A clinical trial performed on participants suffering from epilepsy has proved a unique nerve-stimulation treatment to be effective in patients suffering from drug-resistance epilepsy, according to researchers.
While medication is the usual core treatment for epilepsy, a considerable number of patients—estimated to be roughly 1 million in the United States alone—suffer from a variation of epilepsy which cannot be treated by drug therapy alone, and their seizures persist despite the administration of epilepsy medication.
But a UCLA professor of neurology, Dr.

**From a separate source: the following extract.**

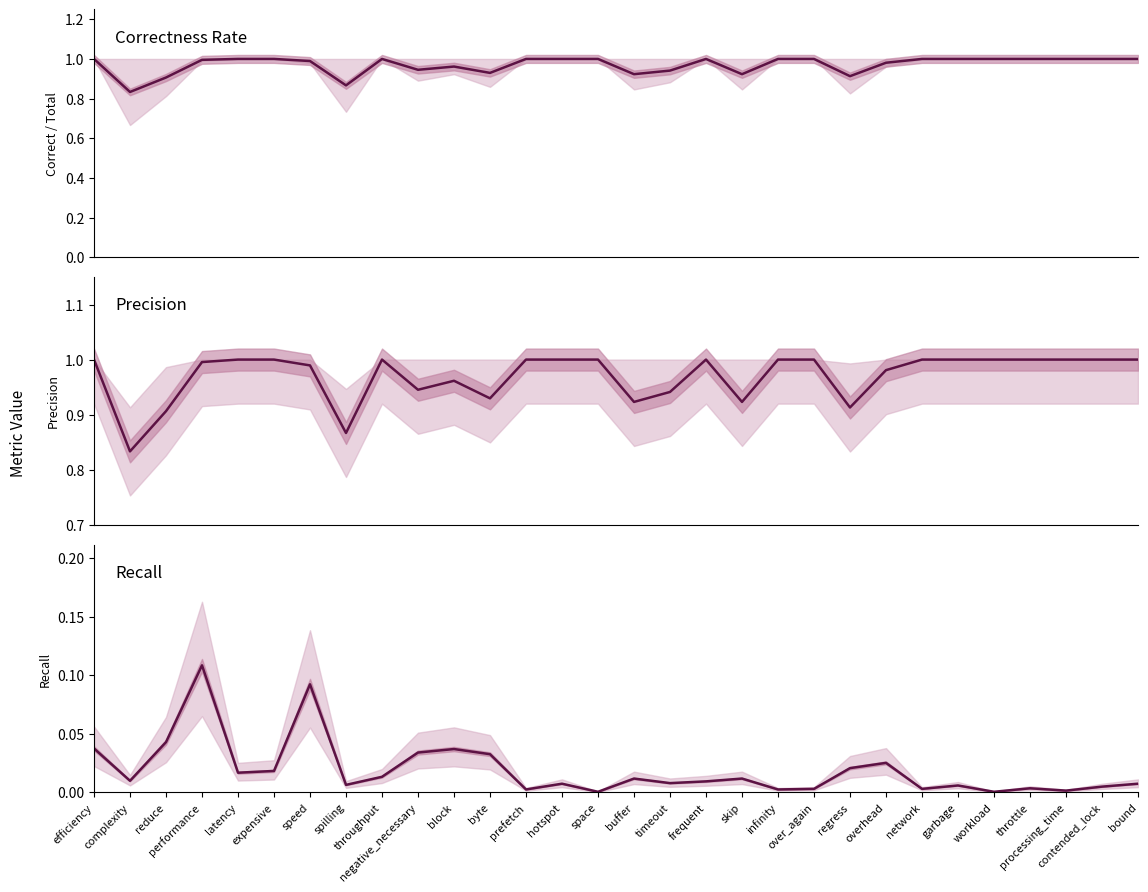

Is the value of Recall at network greater than the value of Correct rate at processing_time?

No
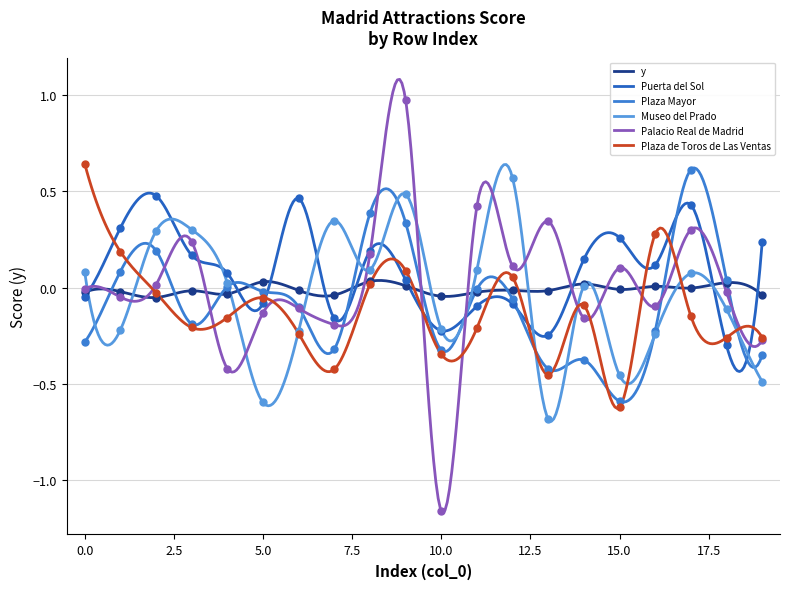

Which series changed the most between 1 and 15?

Plaza de Toros de Las Ventas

Christopher DeGiorgio, has presented the results of a non-invasive, non-pharmaceutical treatment which has the potential to control seizures in such drug resistant cases.
DeGiorgio, lead inventor of the treatment and principal investigator of the study, reported the results of a Phase 2 clinical trial of a new treatment called trigeminal nerve stimulation (TNS) in his talk at the Antiepileptic Drug Trials XI Conference in Miami, Florida this month.
He stated that at the completion of the eighteen-week clinical trial, 40% of the participants receiving TNS treatment in the trial underwent a considerable improvement in seizure reduction, meaning they experienced a 50% or greater reduction in the frequency of seizures.
"We showed that TNS works well, under stringent clinical-trial conditions,” DeGiorgio said. “The fact that 40% showed a clinically-meaningful response is exciting.”
These results corroborate and expand the findings of DeGiorgio's positive Phase 1 trial on epilepsy, reported in 2009 in the journal Neurology.
“TNS offers potential benefits — it can be delivered bilaterally (to both sides of the brain) and at high frequencies," DeGiorgio said. "Since the electrical energy does not travel directly into the brain, TNS provides a safe method of brain modulation.”
The TNS treatment is conducted by attaching wires from an external stimulator—which can be conveniently attached to a belt or slipped into a pocket—to the forehead. The electrodes will then transmit a signal to the trigeminal nerve, a nerve that is known to play a role in seizure inhibition, and thus the TNS works its magic to hinder seizures. The electrodes, DeGiorgio noted, can be hidden under a hat or scarf in an effort to better conceal them, and the wires attached to the external stimulator can easily be hidden under clothing.
Additional benefits of TNS include not only a reduction in seizure frequency, but also an improvement of mood in participants; depression is a common affliction associated with those suffering from epilepsy, and as such, this particular finding could positively impact the quality of life of those who live with the affliction.
"I'm encouraged to see that our non-invasive and safe approach to neuromodulation compares favorably to pharmaceutical and surgically implanted—device therapies of drug-resistant epilepsy," DeGiorgio said.